### Action item:
Wherever a picture appears, skip it and retype the rest of the data exactly.

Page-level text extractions

———

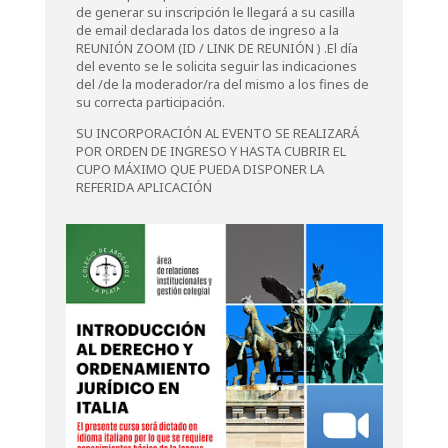
de generar su inscripción le llegará a su casilla
de email declarada los datos de ingreso a la
REUNIÓN ZOOM (ID / LINK DE REUNIÓN ) .El día
del evento se le solicita seguir las indicaciones
del /de la moderador/ra del mismo a los fines de
su correcta participación.
SU INCORPORACIÓN AL EVENTO SE REALIZARÁ
POR ORDEN DE INGRESO Y HASTA CUBRIR EL
CUPO MÁXIMO QUE PUEDA DISPONER LA
REFERIDA APLICACIÓN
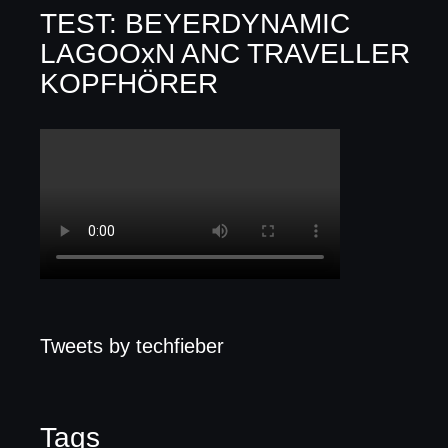
TEST: BEYERDYNAMIC
LAGOOxN ANC TRAVELLER
KOPFHÖRER
Tweets by techfieber
Tags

———

### Solution for this task:
de generar su inscripción le llegará a su casilla
de email declarada los datos de ingreso a la
REUNIÓN ZOOM (ID / LINK DE REUNIÓN ) .El día
del evento se le solicita seguir las indicaciones
del /de la moderador/ra del mismo a los fines de
su correcta participación.
SU INCORPORACIÓN AL EVENTO SE REALIZARÁ
POR ORDEN DE INGRESO Y HASTA CUBRIR EL
CUPO MÁXIMO QUE PUEDA DISPONER LA
REFERIDA APLICACIÓN
TEST: BEYERDYNAMIC
LAGOOxN ANC TRAVELLER
KOPFHÖRER
Tweets by techfieber
Tags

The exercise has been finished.